- Prompt:
According to the passage on the art spaces trail, how many historic buildings did the studio identify as currently being used as art spaces?

- Passage:
:::

December 15, 2011   |   Faculty, School, Students

Project Credits:

University of Kentucky College of Design
School of Historic Preservation

Students at the University of Kentucky Historic Preservation Program unveiled plans for the "Northern Kentucky Historic Art Spaces Trail" earlier this week at Circus Mojo, a clown school housed in a historic former theater in Ludlow, Ky. Under the direction of Douglas Appler, the Helen Edwards Abell Endowed Chair in Historic Preservation, the studio identified several historic buildings being used as art spaces in several cities along the Ohio River and developed a trail of the sites to help encourage tourism and economic development in the region.

The studio is part of the UK/CoD ‘River Cities’ project, which has partnered with the development corporation Catalytic Development Funding Corporation; Vision 2015, a Northern Kentucky nonprofit; and Culture Now, a Suprastudio project organized by Thom Mayne at UCLA. Culture Now is an effort to understand the role of culture as an agent of change in America’s mid-sized struggling cities

The studio identified 47 historic buildings that are currently being used as art spaces in the necklace of historic river cities located south of Cincinnati on the Ohio River, including: Ludlow, Covington, Newport, Bellevue, Dayton and Fort Thomas.

:::

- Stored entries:
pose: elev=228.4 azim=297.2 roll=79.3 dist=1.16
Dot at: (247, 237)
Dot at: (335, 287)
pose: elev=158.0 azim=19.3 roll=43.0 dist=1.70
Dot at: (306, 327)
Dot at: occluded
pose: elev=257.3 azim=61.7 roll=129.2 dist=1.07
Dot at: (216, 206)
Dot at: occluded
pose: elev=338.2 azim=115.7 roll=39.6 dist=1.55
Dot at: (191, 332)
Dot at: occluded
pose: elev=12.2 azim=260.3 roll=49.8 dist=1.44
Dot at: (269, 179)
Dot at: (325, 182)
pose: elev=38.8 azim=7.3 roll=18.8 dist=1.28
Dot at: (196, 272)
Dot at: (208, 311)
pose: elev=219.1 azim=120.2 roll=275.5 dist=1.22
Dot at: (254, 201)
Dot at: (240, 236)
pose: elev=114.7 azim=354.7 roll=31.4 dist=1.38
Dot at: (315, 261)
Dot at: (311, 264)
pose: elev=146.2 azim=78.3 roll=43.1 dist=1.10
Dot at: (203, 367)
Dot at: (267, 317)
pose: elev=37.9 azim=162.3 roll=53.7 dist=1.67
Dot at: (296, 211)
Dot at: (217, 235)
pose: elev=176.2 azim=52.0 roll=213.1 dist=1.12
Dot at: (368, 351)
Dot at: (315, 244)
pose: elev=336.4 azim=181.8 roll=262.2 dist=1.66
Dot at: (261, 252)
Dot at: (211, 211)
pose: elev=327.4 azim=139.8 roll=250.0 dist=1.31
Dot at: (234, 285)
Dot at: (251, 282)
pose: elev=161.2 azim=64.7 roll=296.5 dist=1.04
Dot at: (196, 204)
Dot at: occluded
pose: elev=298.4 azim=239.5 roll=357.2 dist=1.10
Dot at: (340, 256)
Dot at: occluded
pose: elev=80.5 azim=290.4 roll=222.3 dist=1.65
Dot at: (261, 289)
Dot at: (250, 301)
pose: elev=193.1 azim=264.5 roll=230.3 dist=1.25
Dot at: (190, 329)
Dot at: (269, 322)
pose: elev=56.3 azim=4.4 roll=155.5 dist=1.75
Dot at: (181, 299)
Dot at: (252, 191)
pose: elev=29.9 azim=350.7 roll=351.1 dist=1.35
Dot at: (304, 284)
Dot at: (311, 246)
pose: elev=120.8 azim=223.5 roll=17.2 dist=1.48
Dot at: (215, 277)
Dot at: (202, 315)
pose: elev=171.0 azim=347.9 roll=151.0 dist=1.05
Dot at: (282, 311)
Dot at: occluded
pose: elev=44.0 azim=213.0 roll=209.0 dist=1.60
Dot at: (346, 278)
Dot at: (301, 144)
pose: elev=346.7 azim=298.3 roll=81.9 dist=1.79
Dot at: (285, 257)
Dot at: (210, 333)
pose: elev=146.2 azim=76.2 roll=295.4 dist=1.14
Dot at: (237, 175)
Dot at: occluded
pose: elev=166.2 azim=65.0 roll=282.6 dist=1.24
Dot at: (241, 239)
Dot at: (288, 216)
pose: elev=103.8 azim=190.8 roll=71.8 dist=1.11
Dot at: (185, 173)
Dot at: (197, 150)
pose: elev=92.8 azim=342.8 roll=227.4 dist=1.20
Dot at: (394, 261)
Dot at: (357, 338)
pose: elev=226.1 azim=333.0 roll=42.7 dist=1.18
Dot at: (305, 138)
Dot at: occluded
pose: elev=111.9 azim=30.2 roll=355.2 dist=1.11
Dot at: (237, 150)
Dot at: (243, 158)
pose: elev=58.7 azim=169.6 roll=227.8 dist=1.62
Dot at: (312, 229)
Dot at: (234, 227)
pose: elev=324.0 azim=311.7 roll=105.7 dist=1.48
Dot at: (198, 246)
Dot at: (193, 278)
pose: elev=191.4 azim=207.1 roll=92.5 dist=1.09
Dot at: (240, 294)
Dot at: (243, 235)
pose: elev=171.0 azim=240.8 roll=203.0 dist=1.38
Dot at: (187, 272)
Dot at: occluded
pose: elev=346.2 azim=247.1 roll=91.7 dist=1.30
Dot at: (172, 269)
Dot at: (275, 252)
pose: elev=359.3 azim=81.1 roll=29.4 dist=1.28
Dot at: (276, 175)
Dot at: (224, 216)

:::

- Response below:
47